Voor het experiment zijn vier verschillende radioreclames gemaakt. Bij twee versies ging de reclame over een typisch Brabants product: de Bossche bol. De andere twee reclames draaiden om een typische Brabantse dienst, namelijk een stadstour door Den Bosch. Vervolgens werd er bij zowel de dienst- als de productreclame onderscheid gemaakt tussen het standaard Nederlands accent (ABN) en het regionaal Brabants accent. Er zijn dus vier condities die de onafhankelijke variabalen bepalen.
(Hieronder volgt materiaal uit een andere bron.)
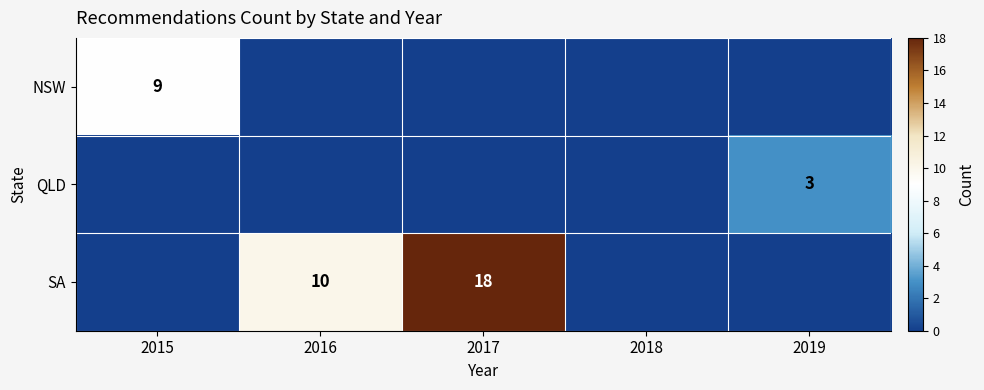

True or false: QLD has a value of 1 at 2019.

False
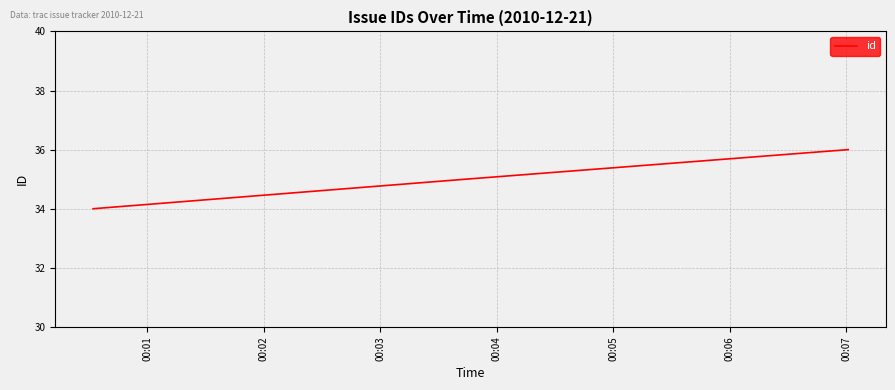

Reading left to right, what are all the values shown in this chart?

34	35	36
Alle vier de reclames zijn ingesproken door dezelfde persoon, zodat factoren zoals stemhoogte en intonatie niet van invloed waren op de resultaten, aangezien deze factoren invloed kunnen hebben op het evalueren van de persoonlijkheid, sociale status en karakter van de spreker. Dit wordt aangeduid als de Matched Guise Technique, geïntroduceerd door Lambert (1967). Om de juiste spreker te vinden die zowel het standaard Nederlands als het Brabants accent uitstekend beheerst, heeft een casting plaatsgevonden. Drie verschillende sprekers hebben desbetreffende reclame meerdere malen ingesproken en hieruit is de meest bekwame spreker gekozen. Het is een studente die is opgegroeid in Brabant, maar tijdens haar studententijd in Nijmegen heeft gewoond om zodoende ook het standaard Nederlands goed te beheersen.
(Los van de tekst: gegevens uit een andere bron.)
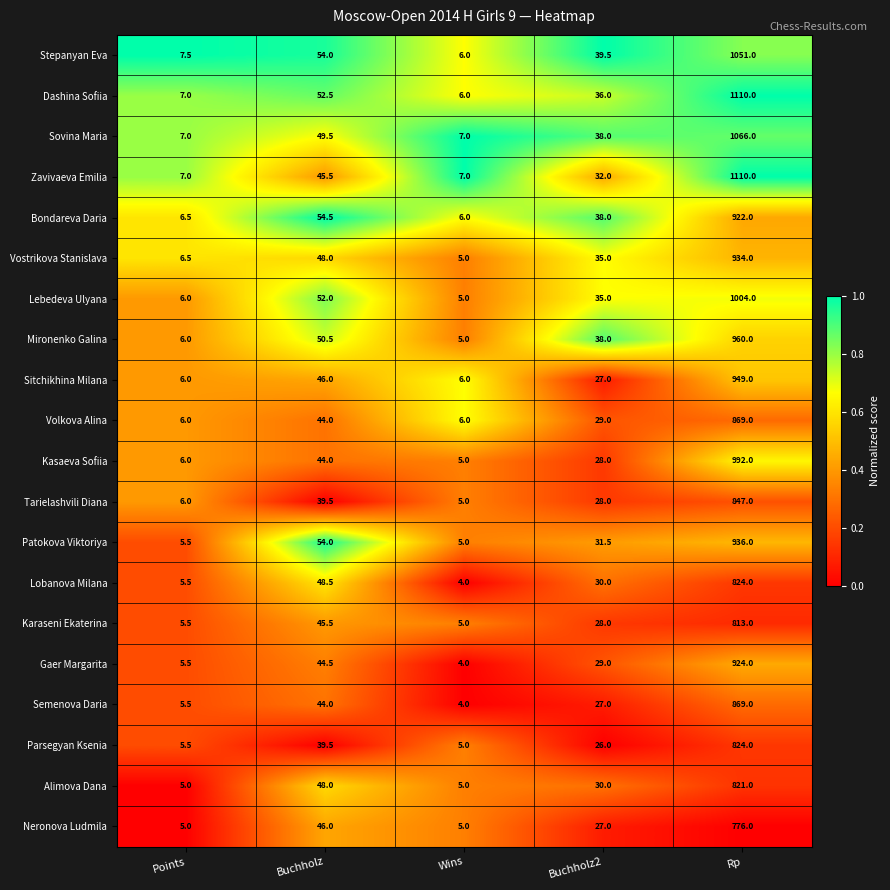

Is it true that Sitchikhina Milana equals 6.0 at Wins?

True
Daarnaast duurden alle reclames precies 25 seconden, met dezelfde achtergrondmuziek en tekst, zodat ze op de manipulatie na identiek zijn. Zowel het product als de dienst waren van een onbekend merk, zodat deze nog geen associaties zouden kunnen oproepen. Visuele stimulatie bij bijvoorbeeld een televisiereclame zou van invloed kunnen zijn op beoordeling van de gesproken tekst (Rossiter & Percy, 1978). Zodoende werd er gebruik gemaakt van radioreclames, waar dus alleen een verbale tekst te horen was. De gebruikte reclameteksten zijn te vinden in bijlage 1.

(11)

Proefpersonen

In totaal waren er 185 participanten, bestaande uit 103 vrouwen (55.4%) en 82 mannen (44.1%). Deze participanten hadden een leeftijd tussen de 18 en 73 jaar, met zodoende een range van 55, en een gemiddelde van 38,78(SD = 17.00). Het meest frequente opleidingsniveau was HBO (36%) met een range van basisonderwijs/middelbaar onderwijs (7%) tot WO postdoctoraal (3.8%). Bovendien was 36.6% van de proefpersonen student en de resterende participanten hadden uiteenlopende beroepen, zoals docent (10.8%), directeur (1.6%) en verpleegkundige (3.8%). Participanten uit heel Nederland zijn vertegenwoordigd, met een grote meerderheid wonend in Gelderland (57.5%) en het kleinste gedeelte in Friesland (0.5%) en Drenthe (0.5%). Ook het grootste gedeelte van de participanten is geboren in Gelderland (46.2%) en het kleinste gedeelte in Zeeland (0.5%). Zie tabel 1 voor de verdeling van de proefpersonen per versie.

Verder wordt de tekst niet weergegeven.